The guilty verdict in R v Skansen shows that commercial organisations cannot avail themselves of the defence solely by doing the following:

  • Acting reactively, once a crisis arises
  • Relying on a change of management to instil a more rigorous approach
  • Relying upon propositions that ‘the staff know not to do it’
  • Relying upon generic ethics policies
  • Making suspicious activity reports to the NCA.

Instead, they must actively design, implement and enforce robust, written procedures ahead of time, taking into account the Ministry of Justice’s guidance. Many businesses will already have procedures in place, and now is a perfect opportunity to review them. Here are some practical steps to assist in that review:

  • Consider proportionality: The procedures must be proportionate and appropriate for the business, taking into account the following factors: exposure to bribery risk (see below), size, sector and geographical scope. Consider whether these factors have changed since the procedures were first drafted, or if they are likely to change soon (e.g. by expanding into a new global region).
  • Evidence of top level commitment: It is imperative that a zero tolerance approach to bribery is disseminated from the top of the business. The senior management must, and must be seen to, lead the business’s drive towards adequate procedures. Easy wins in this regard include:
    • a board resolution committing the business to the approach and endorsing a review of the procedures
    • an all staff memorandum communicating the business's approach and the impending review of the procedures
    • appointing, and properly resourcing, legal and/or compliance personnel who will be responsible for leading the co-ordination and monitoring of the procedures.
  • A written risk assessment: Policies and procedures cannot be designed to deal with bribery risks if those risks are not first understood. Accordingly, an important early task is to ensure that the business conducts a written risk assessment exercise in order to identify the universe of bribery risks across the business. This should address the principal risk areas (e.g. business sector, geographical, business partnership and business opportunity). It should also identify both ‘incoming’ (i.e. receiving e.g. in procurement) and ‘outgoing’ (i.e. giving e.g. sales teams) risks of bribery. The business should then collate the findings into a written risk report. This will be a ‘live’ document, to be amended as risks arise and/or diminish.
  • A written policy, properly communicated: Once the risks have been understood and documented, a written anti-bribery policy can be finalised and disseminated.

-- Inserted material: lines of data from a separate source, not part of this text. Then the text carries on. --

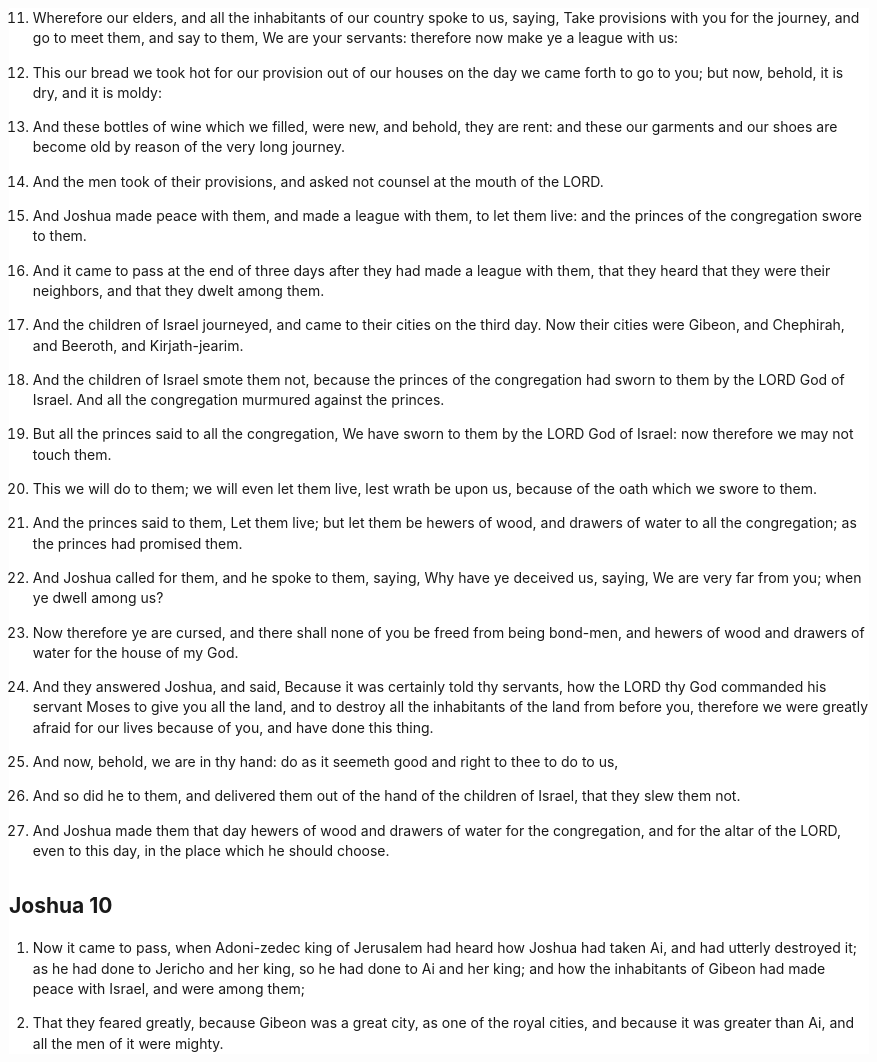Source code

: 11. Wherefore our elders, and all the inhabitants of our country spoke to us, saying, Take provisions with you for the journey, and go to meet them, and say to them, We are your servants: therefore now make ye a league with us:

12. This our bread we took hot for our provision out of our houses on the day we came forth to go to you; but now, behold, it is dry, and it is moldy:

13. And these bottles of wine which we filled, were new, and behold, they are rent: and these our garments and our shoes are become old by reason of the very long journey.

14. And the men took of their provisions, and asked not counsel at the mouth of the LORD.

15. And Joshua made peace with them, and made a league with them, to let them live: and the princes of the congregation swore to them.

16. And it came to pass at the end of three days after they had made a league with them, that they heard that they were their neighbors, and that they dwelt among them.

17. And the children of Israel journeyed, and came to their cities on the third day. Now their cities were Gibeon, and Chephirah, and Beeroth, and Kirjath-jearim.

18. And the children of Israel smote them not, because the princes of the congregation had sworn to them by the LORD God of Israel. And all the congregation murmured against the princes.

19. But all the princes said to all the congregation, We have sworn to them by the LORD God of Israel: now therefore we may not touch them.

20. This we will do to them; we will even let them live, lest wrath be upon us, because of the oath which we swore to them.

21. And the princes said to them, Let them live; but let them be hewers of wood, and drawers of water to all the congregation; as the princes had promised them.

22. And Joshua called for them, and he spoke to them, saying, Why have ye deceived us, saying, We are very far from you; when ye dwell among us?

23. Now therefore ye are cursed, and there shall none of you be freed from being bond-men, and hewers of wood and drawers of water for the house of my God.

24. And they answered Joshua, and said, Because it was certainly told thy servants, how the LORD thy God commanded his servant Moses to give you all the land, and to destroy all the inhabitants of the land from before you, therefore we were greatly afraid for our lives because of you, and have done this thing.

25. And now, behold, we are in thy hand: do as it seemeth good and right to thee to do to us,

26. And so did he to them, and delivered them out of the hand of the children of Israel, that they slew them not.

27. And Joshua made them that day hewers of wood and drawers of water for the congregation, and for the altar of the LORD, even to this day, in the place which he should choose.

## Joshua 10

1. Now it came to pass, when Adoni-zedec king of Jerusalem had heard how Joshua had taken Ai, and had utterly destroyed it; as he had done to Jericho and her king, so he had done to Ai and her king; and how the inhabitants of Gibeon had made peace with Israel, and were among them;

2. That they feared greatly, because Gibeon was a great city, as one of the royal cities, and because it was greater than Ai, and all the men of it were mighty.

This should be:
    • communicated by senior management to all staff
    • made readily available in electronic and/or hard copy form
    • distributed to agents or intermediaries acting on behalf of the commercial organisation on at least a risk-based approach.
  • Monitoring and review: The procedures should be reviewed to ensure that they are fit for purpose. This should in most cases be at least annually. A review should also be conducted when there are significant changes in the business, for example entering new sectors, markets or making significant business acquisitions.

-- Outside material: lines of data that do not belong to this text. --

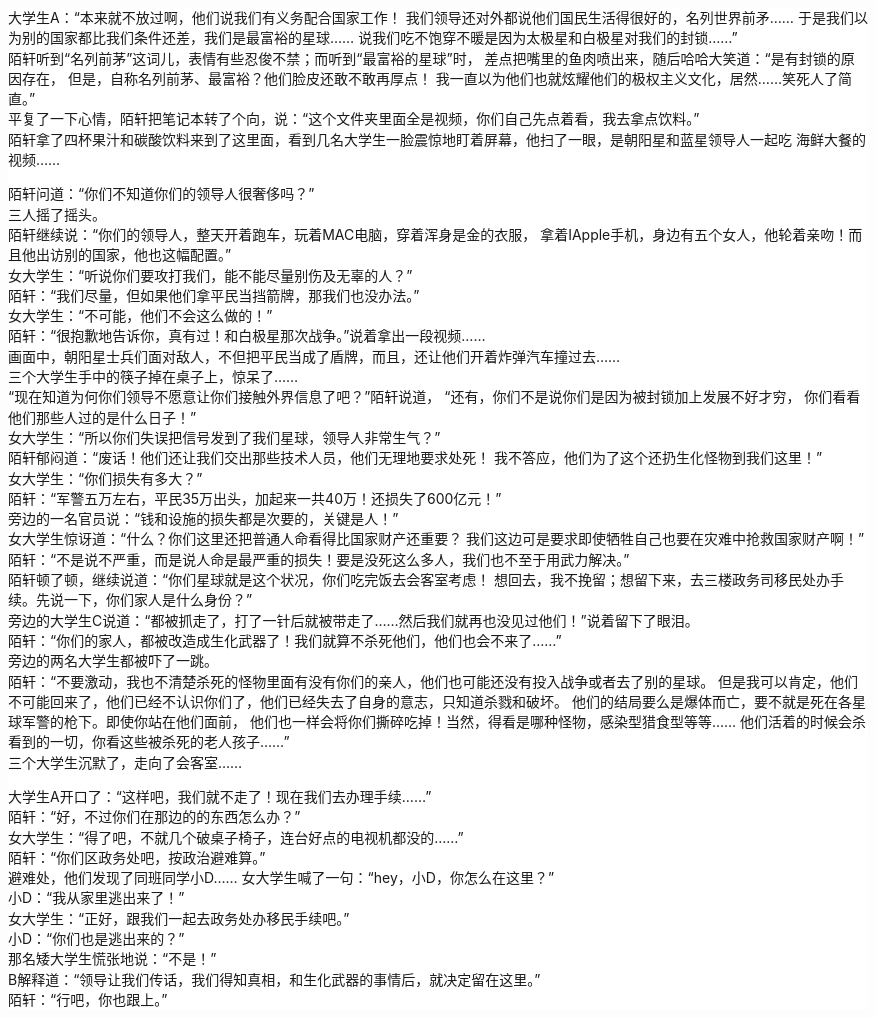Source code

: 大学生A：“本来就不放过啊，他们说我们有义务配合国家工作！
我们领导还对外都说他们国民生活得很好的，名列世界前矛……
于是我们以为别的国家都比我们条件还差，我们是最富裕的星球……
说我们吃不饱穿不暖是因为太极星和白极星对我们的封锁……”  
陌轩听到“名列前茅”这词儿，表情有些忍俊不禁；而听到“最富裕的星球”时，
差点把嘴里的鱼肉喷出来，随后哈哈大笑道：“是有封锁的原因存在，
但是，自称名列前茅、最富裕？他们脸皮还敢不敢再厚点！
我一直以为他们也就炫耀他们的极权主义文化，居然……笑死人了简直。”  
平复了一下心情，陌轩把笔记本转了个向，说：“这个文件夹里面全是视频，你们自己先点着看，我去拿点饮料。”  
陌轩拿了四杯果汁和碳酸饮料来到了这里面，看到几名大学生一脸震惊地盯着屏幕，他扫了一眼，是朝阳星和蓝星领导人一起吃
海鲜大餐的视频……  

陌轩问道：“你们不知道你们的领导人很奢侈吗？”  
三人摇了摇头。  
陌轩继续说：“你们的领导人，整天开着跑车，玩着MAC电脑，穿着浑身是金的衣服，
拿着IApple手机，身边有五个女人，他轮着亲吻！而且他出访别的国家，他也这幅配置。”  
女大学生：“听说你们要攻打我们，能不能尽量别伤及无辜的人？”  
陌轩：“我们尽量，但如果他们拿平民当挡箭牌，那我们也没办法。”  
女大学生：“不可能，他们不会这么做的！”  
陌轩：“很抱歉地告诉你，真有过！和白极星那次战争。”说着拿出一段视频……  
画面中，朝阳星士兵们面对敌人，不但把平民当成了盾牌，而且，还让他们开着炸弹汽车撞过去……  
三个大学生手中的筷子掉在桌子上，惊呆了……  
“现在知道为何你们领导不愿意让你们接触外界信息了吧？”陌轩说道，
“还有，你们不是说你们是因为被封锁加上发展不好才穷，
你们看看他们那些人过的是什么日子！”  
女大学生：“所以你们失误把信号发到了我们星球，领导人非常生气？”  
陌轩郁闷道：“废话！他们还让我们交出那些技术人员，他们无理地要求处死！
我不答应，他们为了这个还扔生化怪物到我们这里！”  
女大学生：“你们损失有多大？”  
陌轩：“军警五万左右，平民35万出头，加起来一共40万！还损失了600亿元！”  
旁边的一名官员说：“钱和设施的损失都是次要的，关键是人！”  
女大学生惊讶道：“什么？你们这里还把普通人命看得比国家财产还重要？
我们这边可是要求即使牺牲自己也要在灾难中抢救国家财产啊！”  
陌轩：“不是说不严重，而是说人命是最严重的损失！要是没死这么多人，我们也不至于用武力解决。”  
陌轩顿了顿，继续说道：“你们星球就是这个状况，你们吃完饭去会客室考虑！
想回去，我不挽留；想留下来，去三楼政务司移民处办手续。先说一下，你们家人是什么身份？”  
旁边的大学生C说道：“都被抓走了，打了一针后就被带走了……然后我们就再也没见过他们！”说着留下了眼泪。  
陌轩：“你们的家人，都被改造成生化武器了！我们就算不杀死他们，他们也会不来了……”  
旁边的两名大学生都被吓了一跳。  
陌轩：“不要激动，我也不清楚杀死的怪物里面有没有你们的亲人，他们也可能还没有投入战争或者去了别的星球。
但是我可以肯定，他们不可能回来了，他们已经不认识你们了，他们已经失去了自身的意志，只知道杀戮和破坏。
他们的结局要么是爆体而亡，要不就是死在各星球军警的枪下。即使你站在他们面前，
他们也一样会将你们撕碎吃掉！当然，得看是哪种怪物，感染型猎食型等等……
他们活着的时候会杀看到的一切，你看这些被杀死的老人孩子……”  
三个大学生沉默了，走向了会客室……

大学生A开口了：“这样吧，我们就不走了！现在我们去办理手续……”  
陌轩：“好，不过你们在那边的的东西怎么办？”  
女大学生：“得了吧，不就几个破桌子椅子，连台好点的电视机都没的……”  
陌轩：“你们区政务处吧，按政治避难算。”  
避难处，他们发现了同班同学小D……
女大学生喊了一句：“hey，小D，你怎么在这里？”  
小D：“我从家里逃出来了！”  
女大学生：“正好，跟我们一起去政务处办移民手续吧。”  
小D：“你们也是逃出来的？”  
那名矮大学生慌张地说：“不是！”  
B解释道：“领导让我们传话，我们得知真相，和生化武器的事情后，就决定留在这里。”  
陌轩：“行吧，你也跟上。”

  • Training: Training should be provided to all employees, whether in person or on an e-learning/web-based format, covering the basic legal framework, including the key offences and what to do if they suspect wrongdoing.
  • Speak up procedure: Establish a clear, written, independent reporting process in order to enable staff to communicate concerns. Ensure that appropriate protections are put in place for staff that speak up about wrongdoing.
  • Write it down: Paper compliance programmes are insufficient. However, all successful compliance programmes must be in writing. It is vital to keep a file recording in writing the measures carried out pursuant to the above review.